CTV (Canada), Dec. 18, 2002
http://www.ctv.ca/
An international fringe religion based in Quebec says it is about to make human cloning a reality. A spokesman for the Raelian organization told CTV News that a baby girl is expected to be born in the next 14 days.
The group, which advocates the cloning of humans, created a company called Clonaid in 1997. The company’s web site says its “main goal is to give life to the first human clone.”
Brigitte Boisselier, a biochemist and director of Clonaid, said in a phone interview the company successfully implanted 10 cloned embryos. She said the company perfected its technique after practicing on 300 embryos.
Clonaid said five pregnancies ended in miscarriage but that five are doing well. The baby will be born via caesarean section at an undisclosed facility, Clonaid said.
The company’s claim is that the girl is the genetic duplicate — or clone — of the mother, a woman in her 30s.
Clonaid told CTV’s Avis Favaro that it has four more viable pregnancies due in February and that it plans to implant another 20 cloned embryos next month.
Favaro said the company has given the rights to film the development in the next two weeks to an American film production company and that it will be allowed to do the blood testing — the DNA fingerprinting — to see if this is a clone.
Scientists say it’s an unlikely achievement but it’s not impossible.
“It has been possible after many attempts to clone other mammalian species,” said Prof. Lawrence Smith of the University of Montreal. “There’s no reason to think that human beings would be any different than other animals.”
To make a clone, scientists take DNA from an adult cell and inject it into a hollowed-out egg from a young woman donor. The egg is then subjected to a jolt of electricity that begins the formation of an embryo.
At least one doctor says Clonaid’s claims are all the more plausible because they have a large number of young women followers who are willing egg donors.
“It is certainly possible that they have accomplished what they say they have done,” said Prof. Lee Silver, a bioethicist at Princeton University. “The only way to prove it will be to get DNA from the baby and match it with the donor. And if they do match the baby is a clone of that donor.”
Other experts say that even if cloning were possible, the babies would likely be born with severe defects. Cloning research has produced many deformed and dead animals.
“These people who have claimed to clone humans, first of all they are highly irresponsible,” said Rudolf Jaenisch of the Massachusetts Institute of Technology. “If they really do it, they will produce abnormal cloned humans.”
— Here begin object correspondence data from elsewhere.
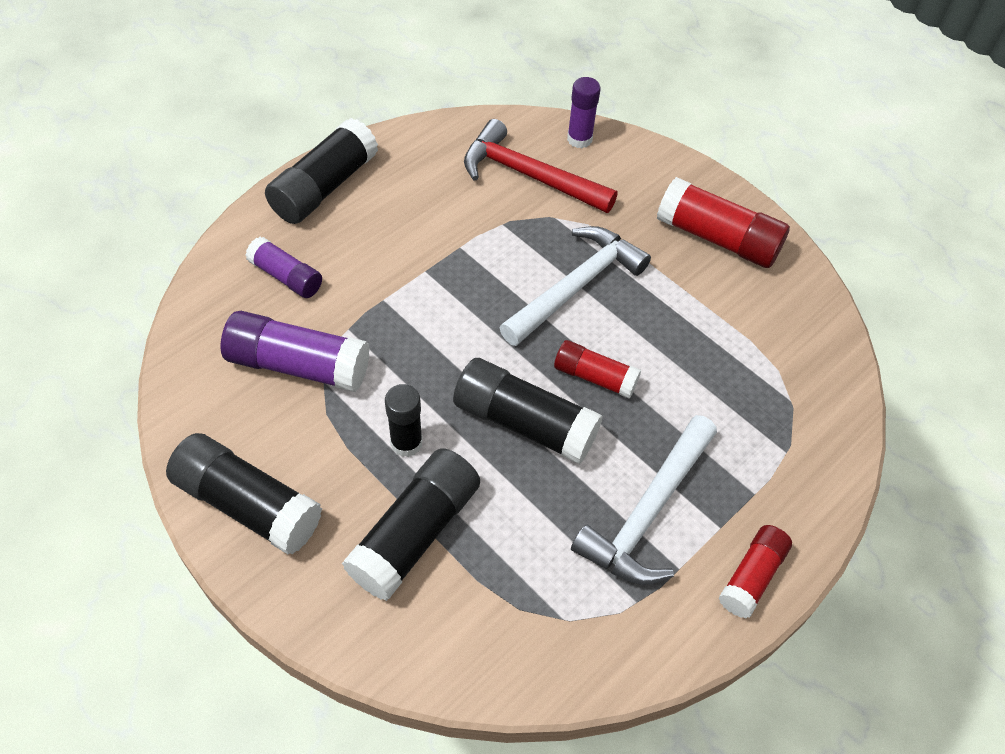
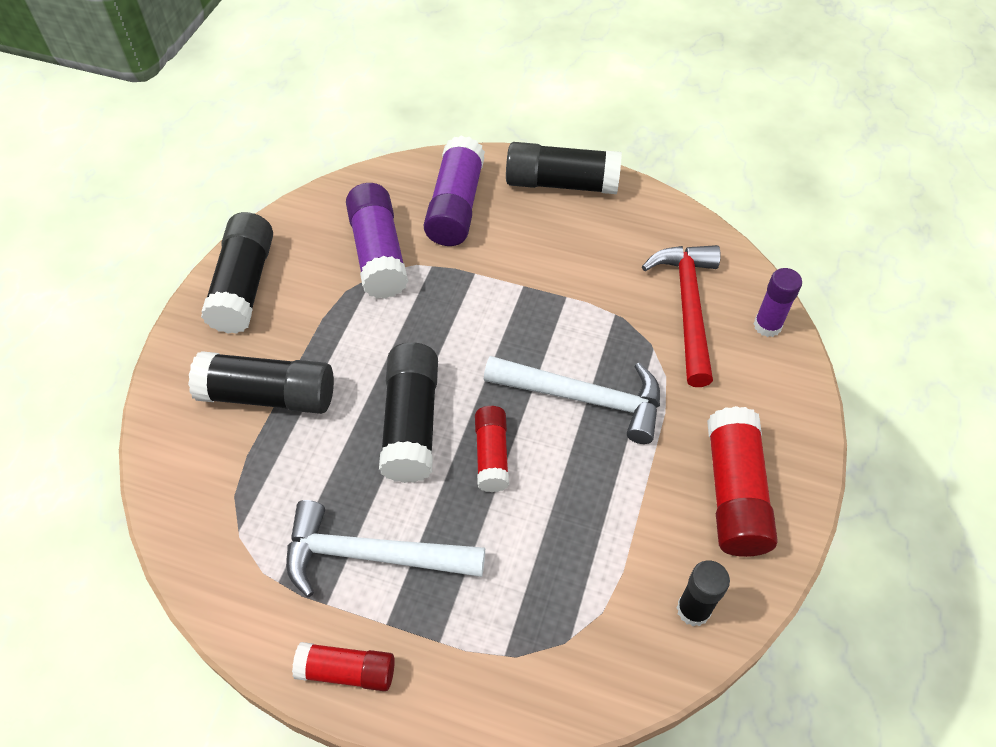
camera: 65 degrees right, 0 degrees up
(286, 277) = (455, 206): purple glue stick -> purple glue stick, size x1.66
(406, 443) = (346, 352): black glue stick -> black glue stick (693, 609)

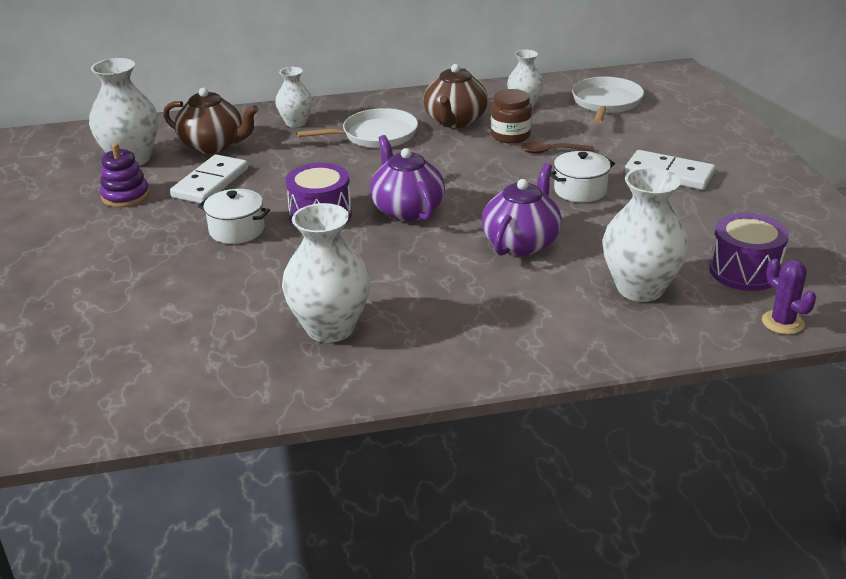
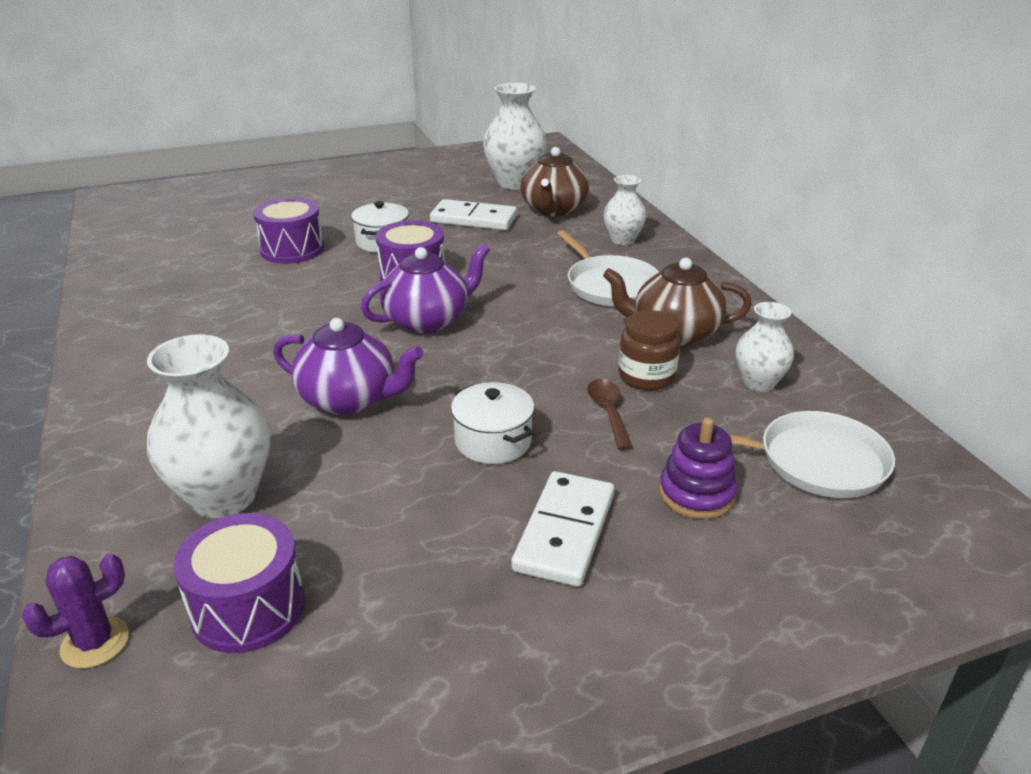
camera: 80 degrees right, 0 degrees up
(125, 196) = (444, 191): purple stacking toy -> purple stacking toy (696, 494)
(226, 281) = (292, 249): none -> purple drum
(330, 328) = (201, 303): white vase -> none

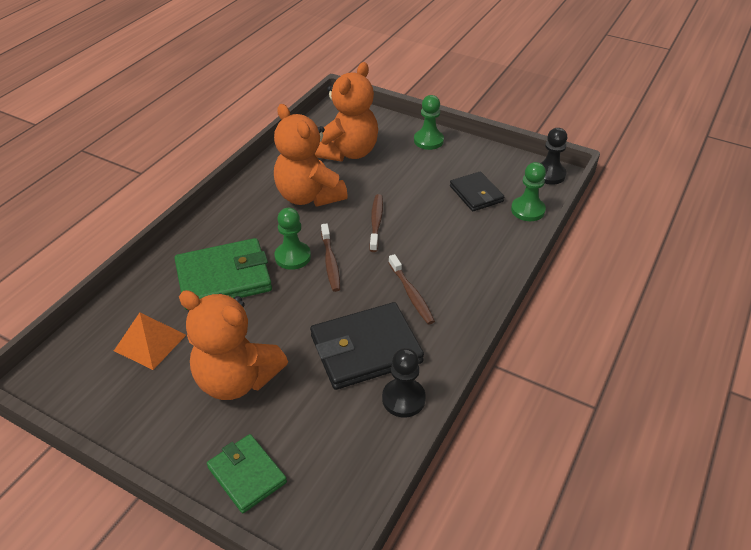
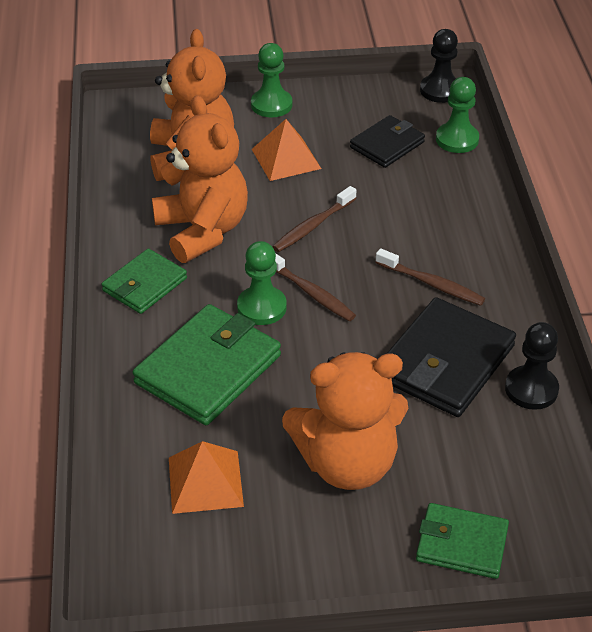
camera: 35 degrees left, 0 degrees up
(244, 212) = (145, 284): none -> green wallet
(309, 196) = (202, 230): orange teddy bear -> orange teddy bear turned 135 degrees counterclockwise
(376, 223) = (313, 225): brown toothbrush -> brown toothbrush turned 105 degrees counterclockwise
(403, 176) = (286, 159): none -> orange pyramid
(476, 194) = (387, 145): black wallet -> black wallet turned 75 degrees counterclockwise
Many health agencies around the world are calling for a global ban on human cloning.
“There’s well over two dozen countries who already have legislation banning human reproductive cloning,” said Dr. Patricia Baird of the University of British Columbia. “We have needed it in this country and I hope we get it soon.”
The Raelians are also reported to be in a race with controversial Italian doctor Severino Antinori, who has said he would deliver the first cloned human in January 2003.
The Raelians, who claim 55,000 members worldwide, believe human life was created by DNA brought to earth by an alien race. Their founder and leader is Rael, a former French journalist known as Claude Vorilhon.
“They believe that we were all created by extraterrestrials in test tubes,” said cult expert Mike Kropveld. “They believe, in effect, that we were cloned by our founders.”
The group’s headquarters, called UFO Land, are located in Valcourt, Que., about 200 km east of Montreal.